Tekstfragment:
==*==

34 300 VIII Vaststelling van de begrotingsstaten van het Ministerie van Onderwijs, Cultuur en Wetenschap (VIII) voor het jaar 2016

Nr. 120 BRIEF VAN DE STAATSSECRETARIS VAN ONDERWIJS, CULTUUR EN WETENSCHAP

Aan de Voorzitter van de Tweede Kamer der Staten-Generaal

Den Haag, 15 december 2015

In mijn brief aan de Tweede Kamer inzake de Mediabegroting 2016 heb ik uw Kamer toegezegd dat ik schriftelijk zou reageren op de open brief inzake Media Valley.1 Dat doe ik bij dezen.

In deze open brief noemen de wethouders van de gemeenten Amsterdam, Utrecht en Hilversum en een aantal publieke en commerciële mediapartijen een tiental onderwerpen, die zij van belang achten voor een sterke Media Valley, het gebied tussen deze drie steden.2 Deze onderwerpen bestrijken een zeer breed terrein en vragen onder meer aandacht voor de handhaving van een laag BTW-tarief voor diensten die aan mediaproducties zijn gerelateerd, de stimulering van excellente media- en kunstvakopleidingen, regulering van privacywetgeving op gelijke voet als elders in Europa, het behoud van netneutraliteit, de verbetering van de infrastructuur tussen Amsterdam, Utrecht en Hilversum en ruimte in de Mediawet voor publiek-private samenwerking.

==*==

Vermeldingen:
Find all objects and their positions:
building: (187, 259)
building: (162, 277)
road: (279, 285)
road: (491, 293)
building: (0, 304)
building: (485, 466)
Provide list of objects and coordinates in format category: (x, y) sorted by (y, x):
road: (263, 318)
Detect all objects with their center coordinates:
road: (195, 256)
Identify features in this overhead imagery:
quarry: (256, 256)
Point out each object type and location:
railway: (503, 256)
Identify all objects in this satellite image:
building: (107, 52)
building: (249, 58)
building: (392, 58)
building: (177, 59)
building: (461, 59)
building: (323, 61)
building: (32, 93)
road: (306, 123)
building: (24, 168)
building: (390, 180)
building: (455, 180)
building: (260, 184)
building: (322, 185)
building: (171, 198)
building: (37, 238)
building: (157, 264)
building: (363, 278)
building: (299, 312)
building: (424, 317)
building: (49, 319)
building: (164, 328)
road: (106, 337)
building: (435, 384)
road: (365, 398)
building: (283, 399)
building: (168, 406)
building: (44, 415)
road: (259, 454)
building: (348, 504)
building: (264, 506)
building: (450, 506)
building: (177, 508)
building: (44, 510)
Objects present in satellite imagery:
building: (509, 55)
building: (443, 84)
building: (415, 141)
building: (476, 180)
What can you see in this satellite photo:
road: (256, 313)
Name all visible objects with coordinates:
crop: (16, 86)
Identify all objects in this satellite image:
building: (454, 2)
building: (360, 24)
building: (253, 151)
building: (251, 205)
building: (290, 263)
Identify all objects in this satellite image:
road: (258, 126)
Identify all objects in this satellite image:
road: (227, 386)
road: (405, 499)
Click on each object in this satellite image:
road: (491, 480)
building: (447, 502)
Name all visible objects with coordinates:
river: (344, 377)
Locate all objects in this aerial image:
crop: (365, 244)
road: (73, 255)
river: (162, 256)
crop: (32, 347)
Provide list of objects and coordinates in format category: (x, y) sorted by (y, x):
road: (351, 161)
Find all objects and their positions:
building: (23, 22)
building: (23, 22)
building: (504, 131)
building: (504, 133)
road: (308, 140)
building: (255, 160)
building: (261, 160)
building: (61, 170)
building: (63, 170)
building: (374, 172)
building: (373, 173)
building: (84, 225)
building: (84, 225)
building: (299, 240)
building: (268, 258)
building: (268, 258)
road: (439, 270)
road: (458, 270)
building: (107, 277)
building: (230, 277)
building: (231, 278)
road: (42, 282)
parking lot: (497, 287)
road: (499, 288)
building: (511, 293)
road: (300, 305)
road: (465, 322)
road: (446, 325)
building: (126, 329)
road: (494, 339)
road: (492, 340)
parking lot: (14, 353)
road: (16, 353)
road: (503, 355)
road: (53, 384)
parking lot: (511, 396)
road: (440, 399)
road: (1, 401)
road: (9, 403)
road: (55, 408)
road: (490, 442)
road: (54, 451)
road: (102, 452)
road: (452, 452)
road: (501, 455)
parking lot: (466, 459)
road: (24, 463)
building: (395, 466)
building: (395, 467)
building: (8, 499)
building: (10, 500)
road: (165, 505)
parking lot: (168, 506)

==*==

Opdracht: Schrijf het vervolg van de brief over Media Valley, te beginnen na de laatste zin. De vermeldingen komen uit een andere bron dan de brief.

Verwachte uitvoer:
Deze onderwerpen liggen op het terrein van een groot aantal departementen: naast OCW zijn dat de Ministeries van EZ, SZW, Financiën, VenJ en IenM.

Ik heb de Kamer toegezegd dat ik deze open brief onder de aandacht zou brengen van de desbetreffende collega’s in het kabinet; dat heb ik inmiddels gedaan.

Ik zal in deze brief nader ingaan op de vier onderwerpen die op terrein van OCW liggen: ruimte voor publiek-private samenwerking; het creëren van ruimte in de Mediawet voor inhoudelijk-journalistieke samenwerking tussen verschillende mediavormen op landelijk, regionaal en lokaal niveau; een gelijk speelveld voor bestaande en nieuwe toetreders uit het buitenland op de Nederlandse mediamarkt en tenslotte het stimuleren van excellente media- en kunstvakopleidingen.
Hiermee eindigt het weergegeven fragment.